The first episode is basically a remake of the Fast and the Furious movies. It's billed as a rom-com, right? Well in the first, like, 10 minutes of the first episode you see a delivery guy on a scooter get fucking nailed by a driver while he's parked next to the main character. Blood on the ground and everything, Kang-soo LEAVES THE MAN BLEEDING IN THE STREET TO CHASE AFTER THE CULPRIT WHO HIT HIM. He calls he poor guy an ambulance and CHASES AFTER - DUDE YOU ARE NOT A TRAINED PROFESSIONAL.

Throughout the rest of the first episode there are MULTIPLE accidents or near-accidents, there's a street race somewhere in there - and bear in mind, this is before the audience has any idea that this show is going to be Uber Eats in Itaewon. Kang-soo POPS A FRONT WHEELIE to avoid colliding into his soon-to-be love interest, and then you're supposed to accept that this man is going to be doing his own stunts for the rest of the show. This insistence on sporadically and randomly inserting wild action scenes culminates in an offensively hilarious one where Dan-ah and her boss lady track down boss-lady's boss-husband to a mafia hide out and Kang-soo, with a band of delivery men, storm the hide out and FIST FIGHT ARMED MAFIA MEMBERS TO RESCUE THEIR FRIENDS 3 TO 1. THEY'RE OUTNUMBERED AND THEY WIN THE FIGHT. WHAT A WORLD.

REMEMBER, THIS IS A DRAMA IMAGINING WHAT DOOR DASH WOULD BE LIKE IF IT WAS OWNED BY A WORKER CO-OP.

Work instruction A: Do these statements agree with the drama review? Answer yes or no for each, and quote the deciding words of the review. (i) Kang-soo stays with the injured delivery man instead of pursuing the driver. (ii) The show is billed as a rom-com. (iii) In the fight at the mafia hideout, the delivery men outnumber the mafia members.
Work instruction B: Why does the drama review find the accidents and street race in the first episode so out of place?
Work instruction C: Can you reproduce the part of the drama review starting with "The first episode is" and going on through "A TRAINED PROFESSIONAL.", word for word?

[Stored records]
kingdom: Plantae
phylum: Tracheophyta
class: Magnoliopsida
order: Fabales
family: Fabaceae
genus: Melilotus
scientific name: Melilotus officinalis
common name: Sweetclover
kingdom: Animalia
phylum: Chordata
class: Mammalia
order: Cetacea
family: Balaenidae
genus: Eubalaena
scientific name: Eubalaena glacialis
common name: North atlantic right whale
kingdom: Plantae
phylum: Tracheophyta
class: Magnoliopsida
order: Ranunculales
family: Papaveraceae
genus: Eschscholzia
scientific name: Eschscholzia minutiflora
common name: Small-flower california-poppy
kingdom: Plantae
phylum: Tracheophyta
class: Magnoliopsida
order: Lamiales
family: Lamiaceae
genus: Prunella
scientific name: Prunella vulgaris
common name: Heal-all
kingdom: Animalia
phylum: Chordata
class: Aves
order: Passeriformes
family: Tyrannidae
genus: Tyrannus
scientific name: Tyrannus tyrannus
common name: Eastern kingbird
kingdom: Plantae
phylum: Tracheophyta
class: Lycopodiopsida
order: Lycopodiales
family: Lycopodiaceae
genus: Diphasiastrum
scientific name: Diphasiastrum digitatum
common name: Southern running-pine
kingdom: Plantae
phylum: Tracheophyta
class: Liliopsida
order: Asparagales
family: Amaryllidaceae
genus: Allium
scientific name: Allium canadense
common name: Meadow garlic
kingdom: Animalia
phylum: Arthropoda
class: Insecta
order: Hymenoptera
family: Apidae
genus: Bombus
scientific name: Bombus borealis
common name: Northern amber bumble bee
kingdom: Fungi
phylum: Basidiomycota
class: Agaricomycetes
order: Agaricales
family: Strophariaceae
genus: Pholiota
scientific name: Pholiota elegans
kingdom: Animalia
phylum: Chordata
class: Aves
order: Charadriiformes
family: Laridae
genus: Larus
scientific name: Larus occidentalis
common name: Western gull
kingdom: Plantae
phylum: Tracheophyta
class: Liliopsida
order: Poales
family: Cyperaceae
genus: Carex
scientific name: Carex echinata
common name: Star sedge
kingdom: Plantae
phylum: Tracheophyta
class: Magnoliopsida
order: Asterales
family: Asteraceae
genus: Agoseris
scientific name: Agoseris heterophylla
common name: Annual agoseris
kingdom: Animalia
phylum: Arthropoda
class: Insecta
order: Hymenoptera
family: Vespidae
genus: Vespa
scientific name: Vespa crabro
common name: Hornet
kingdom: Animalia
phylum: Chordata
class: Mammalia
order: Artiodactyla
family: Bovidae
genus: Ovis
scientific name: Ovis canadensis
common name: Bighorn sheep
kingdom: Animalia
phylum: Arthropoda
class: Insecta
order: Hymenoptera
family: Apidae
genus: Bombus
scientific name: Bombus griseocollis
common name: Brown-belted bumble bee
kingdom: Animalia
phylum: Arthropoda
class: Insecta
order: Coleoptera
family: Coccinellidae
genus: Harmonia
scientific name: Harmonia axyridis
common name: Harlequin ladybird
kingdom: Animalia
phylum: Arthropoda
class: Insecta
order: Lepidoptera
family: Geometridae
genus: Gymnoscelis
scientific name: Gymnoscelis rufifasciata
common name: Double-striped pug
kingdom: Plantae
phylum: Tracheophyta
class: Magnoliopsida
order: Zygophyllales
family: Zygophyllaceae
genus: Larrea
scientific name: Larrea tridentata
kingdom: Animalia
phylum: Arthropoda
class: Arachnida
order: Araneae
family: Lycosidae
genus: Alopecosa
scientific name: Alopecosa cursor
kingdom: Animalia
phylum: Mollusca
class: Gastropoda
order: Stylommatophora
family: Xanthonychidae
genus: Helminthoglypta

Answer space A:
(i) No: "Kang-soo LEAVES THE MAN BLEEDING IN THE STREET TO CHASE AFTER THE CULPRIT WHO HIT HIM."
(ii) Yes: "It's billed as a rom-com, right?"
(iii) No: "THEY'RE OUTNUMBERED AND THEY WIN THE FIGHT."

Answer space B: The show is billed as a rom-com. All this action also comes before the audience has any idea that the show is going to be "Uber Eats in Itaewon."

Answer space C:
The first episode is basically a remake of the Fast and the Furious movies. It's billed as a rom-com, right? Well in the first, like, 10 minutes of the first episode you see a delivery guy on a scooter get fucking nailed by a driver while he's parked next to the main character. Blood on the ground and everything, Kang-soo LEAVES THE MAN BLEEDING IN THE STREET TO CHASE AFTER THE CULPRIT WHO HIT HIM. He calls he poor guy an ambulance and CHASES AFTER - DUDE YOU ARE NOT A TRAINED PROFESSIONAL.